IDSC 151: “Athens to New York” is an interdisciplinary core requirement at The College of New Jersey that is taught by full-time faculty in residence-hall classrooms. The course addresses four basic questions: what it means to be human; what it means to be a member of a community; what it means to be moral, ethical, or just; and how individuals and communities respond to differences. Students put theory to practice by completing a minimum of ten hours of community service.
BALANCE: Being an Active Learner Among New College Experiences, is a series of workshops offered to students each fall and spring semester to enhance their ability to succeed in the university experience. BALANCE is designed primarily for first-year students. However, all students are welcome to participate. Collaboration between academic and student affairs faculty and staff has produced a program that integrates learning in the affective, cognitive and behavioral realms.
Character Camp is a two-week orientation is designed for new students to begin the process of acquiring the values of maturity and responsibility through service to others. Character Camps requires new students to work in groups on service projects both on and off campus. Students participating in Character Camp use case studies to learn about character and ethics; complete an outdoor challenge course that emphasizes trust and responsibility; attend an Etiquette Banquet that teaches the importance of high personal and social standards; and sign an Honor Code card.
Most colleges provide academic advisors to assist students to create an academic plan. The Greensboro College program goes a step further — through the co-curricular advising and co-curricular portfolio programs, it assists new students in developing a plan for involvement outside the classroom, creating a plan for personal success and civic involvement through community service and other campus activities. In addition to the co-curricular programs, new students participate in an outdoor challenge experience held prior to the beginning of the Fall semester and First-Year Seminars throughout the semester.

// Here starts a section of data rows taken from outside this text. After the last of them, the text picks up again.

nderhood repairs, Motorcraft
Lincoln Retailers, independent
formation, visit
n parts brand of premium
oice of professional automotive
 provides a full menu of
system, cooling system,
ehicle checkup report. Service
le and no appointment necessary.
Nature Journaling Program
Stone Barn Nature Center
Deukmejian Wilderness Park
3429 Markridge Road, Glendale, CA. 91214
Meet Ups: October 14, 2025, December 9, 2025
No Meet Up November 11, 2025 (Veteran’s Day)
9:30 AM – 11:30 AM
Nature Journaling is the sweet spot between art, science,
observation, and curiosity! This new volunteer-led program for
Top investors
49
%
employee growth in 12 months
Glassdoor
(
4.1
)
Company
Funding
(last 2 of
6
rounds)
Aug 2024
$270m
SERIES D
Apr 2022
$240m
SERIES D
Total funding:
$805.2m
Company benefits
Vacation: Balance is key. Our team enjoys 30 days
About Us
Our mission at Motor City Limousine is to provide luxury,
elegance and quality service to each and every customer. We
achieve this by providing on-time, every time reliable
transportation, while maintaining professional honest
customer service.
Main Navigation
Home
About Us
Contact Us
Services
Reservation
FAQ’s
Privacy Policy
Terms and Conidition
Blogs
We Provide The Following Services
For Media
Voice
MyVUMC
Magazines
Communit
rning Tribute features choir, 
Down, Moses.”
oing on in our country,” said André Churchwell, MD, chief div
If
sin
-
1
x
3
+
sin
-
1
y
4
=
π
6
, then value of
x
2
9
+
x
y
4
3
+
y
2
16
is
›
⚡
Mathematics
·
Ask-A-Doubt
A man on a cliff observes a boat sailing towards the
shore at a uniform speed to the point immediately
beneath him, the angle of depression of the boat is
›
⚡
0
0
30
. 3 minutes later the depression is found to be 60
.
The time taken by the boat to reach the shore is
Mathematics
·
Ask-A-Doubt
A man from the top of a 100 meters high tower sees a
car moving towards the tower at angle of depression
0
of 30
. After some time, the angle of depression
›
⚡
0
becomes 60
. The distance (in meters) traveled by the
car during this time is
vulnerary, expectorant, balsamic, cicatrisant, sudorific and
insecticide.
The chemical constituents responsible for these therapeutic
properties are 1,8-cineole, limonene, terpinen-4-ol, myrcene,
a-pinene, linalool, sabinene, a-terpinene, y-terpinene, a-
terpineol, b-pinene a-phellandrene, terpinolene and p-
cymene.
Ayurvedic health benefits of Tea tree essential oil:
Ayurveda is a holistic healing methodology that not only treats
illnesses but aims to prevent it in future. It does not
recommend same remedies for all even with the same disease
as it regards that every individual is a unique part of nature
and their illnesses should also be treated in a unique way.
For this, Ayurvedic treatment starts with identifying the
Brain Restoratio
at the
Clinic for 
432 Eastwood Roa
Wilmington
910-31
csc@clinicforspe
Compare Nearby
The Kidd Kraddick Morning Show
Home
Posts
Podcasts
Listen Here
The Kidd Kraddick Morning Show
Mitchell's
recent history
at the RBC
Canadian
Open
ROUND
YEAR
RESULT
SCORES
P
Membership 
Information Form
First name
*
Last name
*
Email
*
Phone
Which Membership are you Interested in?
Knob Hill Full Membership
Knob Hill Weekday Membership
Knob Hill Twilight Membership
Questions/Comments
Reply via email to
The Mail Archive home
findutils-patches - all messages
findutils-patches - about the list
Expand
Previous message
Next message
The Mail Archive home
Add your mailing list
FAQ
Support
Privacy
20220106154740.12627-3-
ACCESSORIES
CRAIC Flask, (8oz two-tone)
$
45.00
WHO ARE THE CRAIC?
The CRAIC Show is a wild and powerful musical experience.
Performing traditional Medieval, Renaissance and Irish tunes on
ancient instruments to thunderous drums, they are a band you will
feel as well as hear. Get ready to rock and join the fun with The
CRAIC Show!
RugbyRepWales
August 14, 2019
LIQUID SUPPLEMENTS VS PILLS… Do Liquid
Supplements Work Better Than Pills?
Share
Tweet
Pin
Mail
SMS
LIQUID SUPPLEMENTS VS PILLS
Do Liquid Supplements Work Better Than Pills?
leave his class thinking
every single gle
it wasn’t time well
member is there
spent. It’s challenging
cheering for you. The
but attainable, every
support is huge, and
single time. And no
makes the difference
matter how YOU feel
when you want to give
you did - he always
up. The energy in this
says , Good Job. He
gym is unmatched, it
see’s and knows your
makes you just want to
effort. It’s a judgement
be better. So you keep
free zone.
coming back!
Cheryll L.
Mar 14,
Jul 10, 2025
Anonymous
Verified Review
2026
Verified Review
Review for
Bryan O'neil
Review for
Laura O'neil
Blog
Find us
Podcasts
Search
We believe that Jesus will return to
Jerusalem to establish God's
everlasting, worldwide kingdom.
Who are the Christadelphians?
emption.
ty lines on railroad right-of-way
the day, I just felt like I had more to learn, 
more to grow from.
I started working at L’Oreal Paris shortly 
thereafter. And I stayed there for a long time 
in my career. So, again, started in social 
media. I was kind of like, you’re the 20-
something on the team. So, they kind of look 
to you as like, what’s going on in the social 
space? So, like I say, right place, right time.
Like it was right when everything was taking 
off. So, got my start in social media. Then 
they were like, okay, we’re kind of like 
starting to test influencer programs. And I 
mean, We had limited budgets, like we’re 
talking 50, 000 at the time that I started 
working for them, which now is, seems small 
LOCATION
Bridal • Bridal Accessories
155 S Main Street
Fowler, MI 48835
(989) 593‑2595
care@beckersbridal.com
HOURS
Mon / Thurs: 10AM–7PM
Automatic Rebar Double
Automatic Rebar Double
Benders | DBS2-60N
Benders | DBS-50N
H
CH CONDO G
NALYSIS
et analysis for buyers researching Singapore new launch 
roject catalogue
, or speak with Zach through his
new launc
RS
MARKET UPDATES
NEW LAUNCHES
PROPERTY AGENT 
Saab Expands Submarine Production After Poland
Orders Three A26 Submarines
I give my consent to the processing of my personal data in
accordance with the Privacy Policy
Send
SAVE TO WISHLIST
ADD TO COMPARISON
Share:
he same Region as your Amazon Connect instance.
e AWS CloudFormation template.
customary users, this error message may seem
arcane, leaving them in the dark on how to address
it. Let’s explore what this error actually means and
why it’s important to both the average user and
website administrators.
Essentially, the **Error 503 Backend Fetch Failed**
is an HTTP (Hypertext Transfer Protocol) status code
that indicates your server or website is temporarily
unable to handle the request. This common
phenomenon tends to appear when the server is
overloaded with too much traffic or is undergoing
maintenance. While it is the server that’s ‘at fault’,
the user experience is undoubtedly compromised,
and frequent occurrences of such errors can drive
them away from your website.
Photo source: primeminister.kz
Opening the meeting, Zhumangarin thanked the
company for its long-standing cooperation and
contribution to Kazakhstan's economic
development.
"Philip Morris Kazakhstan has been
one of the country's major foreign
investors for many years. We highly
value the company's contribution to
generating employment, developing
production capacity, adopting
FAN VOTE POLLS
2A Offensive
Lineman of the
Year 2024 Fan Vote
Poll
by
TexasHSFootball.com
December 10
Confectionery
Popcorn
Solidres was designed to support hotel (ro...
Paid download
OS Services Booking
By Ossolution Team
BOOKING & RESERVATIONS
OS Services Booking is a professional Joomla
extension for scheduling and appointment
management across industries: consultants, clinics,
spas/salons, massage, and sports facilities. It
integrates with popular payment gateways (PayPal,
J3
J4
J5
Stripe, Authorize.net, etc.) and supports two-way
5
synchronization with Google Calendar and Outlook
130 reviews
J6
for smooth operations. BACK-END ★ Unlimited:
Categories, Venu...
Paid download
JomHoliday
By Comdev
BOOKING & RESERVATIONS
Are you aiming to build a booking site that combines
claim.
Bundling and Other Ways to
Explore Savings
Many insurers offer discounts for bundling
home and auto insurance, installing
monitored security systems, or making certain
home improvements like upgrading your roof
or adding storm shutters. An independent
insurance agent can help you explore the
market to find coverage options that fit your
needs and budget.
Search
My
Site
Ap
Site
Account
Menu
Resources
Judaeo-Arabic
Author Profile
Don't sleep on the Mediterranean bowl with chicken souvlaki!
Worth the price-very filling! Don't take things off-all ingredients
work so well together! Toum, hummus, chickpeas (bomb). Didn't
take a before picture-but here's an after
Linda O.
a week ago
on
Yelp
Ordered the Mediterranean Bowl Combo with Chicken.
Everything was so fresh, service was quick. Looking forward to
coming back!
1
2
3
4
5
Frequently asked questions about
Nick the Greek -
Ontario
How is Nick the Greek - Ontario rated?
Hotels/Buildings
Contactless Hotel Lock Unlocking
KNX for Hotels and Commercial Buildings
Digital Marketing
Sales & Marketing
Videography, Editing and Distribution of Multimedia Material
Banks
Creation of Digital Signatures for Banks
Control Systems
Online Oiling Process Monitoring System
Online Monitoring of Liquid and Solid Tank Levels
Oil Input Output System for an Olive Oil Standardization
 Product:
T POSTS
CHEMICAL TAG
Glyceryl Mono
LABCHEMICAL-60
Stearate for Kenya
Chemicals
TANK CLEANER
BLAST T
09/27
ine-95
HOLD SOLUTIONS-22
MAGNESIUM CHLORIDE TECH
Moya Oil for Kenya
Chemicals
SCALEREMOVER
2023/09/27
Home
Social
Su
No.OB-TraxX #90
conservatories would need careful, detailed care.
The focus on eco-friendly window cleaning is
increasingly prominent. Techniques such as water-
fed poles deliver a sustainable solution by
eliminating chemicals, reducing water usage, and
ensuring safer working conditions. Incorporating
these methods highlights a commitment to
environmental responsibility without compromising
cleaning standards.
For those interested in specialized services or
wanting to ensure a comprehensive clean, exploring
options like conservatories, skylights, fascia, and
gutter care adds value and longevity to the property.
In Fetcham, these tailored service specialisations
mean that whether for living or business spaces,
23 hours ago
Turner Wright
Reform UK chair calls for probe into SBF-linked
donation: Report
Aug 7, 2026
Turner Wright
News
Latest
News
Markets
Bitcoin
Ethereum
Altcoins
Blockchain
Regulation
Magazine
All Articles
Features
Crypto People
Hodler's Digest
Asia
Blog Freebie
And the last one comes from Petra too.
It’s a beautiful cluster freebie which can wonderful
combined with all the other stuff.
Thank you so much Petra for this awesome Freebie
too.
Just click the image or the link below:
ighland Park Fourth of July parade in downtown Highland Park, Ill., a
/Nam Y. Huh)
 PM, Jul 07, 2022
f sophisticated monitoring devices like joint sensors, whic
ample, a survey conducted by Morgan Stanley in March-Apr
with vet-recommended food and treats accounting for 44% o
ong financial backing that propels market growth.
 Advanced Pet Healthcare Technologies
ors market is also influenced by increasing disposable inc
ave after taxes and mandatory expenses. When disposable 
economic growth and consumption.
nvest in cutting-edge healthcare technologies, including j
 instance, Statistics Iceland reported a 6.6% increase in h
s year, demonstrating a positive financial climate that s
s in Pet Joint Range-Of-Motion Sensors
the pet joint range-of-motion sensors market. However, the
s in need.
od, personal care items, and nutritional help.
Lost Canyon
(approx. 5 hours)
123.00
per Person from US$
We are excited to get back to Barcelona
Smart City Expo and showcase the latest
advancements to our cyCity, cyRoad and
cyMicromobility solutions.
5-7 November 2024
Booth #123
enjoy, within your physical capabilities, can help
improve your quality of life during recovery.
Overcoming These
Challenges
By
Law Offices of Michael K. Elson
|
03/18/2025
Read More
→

FyLP (pronounced flip) is a series of workshops offered in the fall semester open to all first-year students. Participants will explore their personal leadership style and learn to capitalize on their innate leadership strengths. Participants complete a leadership assessment, attend six two-hour leadership sessions and experience the on-campus low ropes course. Emphasis will be placed on community building.
Students taking PDP 150, the first-year program at Bridgewater, are required to compile a “Personal Development Portfolio”, which requires students to set personal goals in each of eight personal dimensions: academics, citizenship, cultural awareness, aesthetics, ethical development, leadership, social relationships, and wellness. Students are required to participate in community service projects and participate in activities and programs to fulfill the requirements of each of the eight dimensions.
All new students at Prescott College participate in the Wilderness Orientation program along with upper-level students, faculty, staff, and alumni who help to plan this three-week long Arizona backcountry expedition. The daily challenges of group expeditionary travel help students develop qualities such as compassion, patience, generosity, and acceptance. Students completing this program, which helps to illustrate the Prescott motto of “The Southwest is Our Classroom”, not only have a greater sense of responsibility for the earth, but a better understanding of themselves and how to be productive and positive members of a group.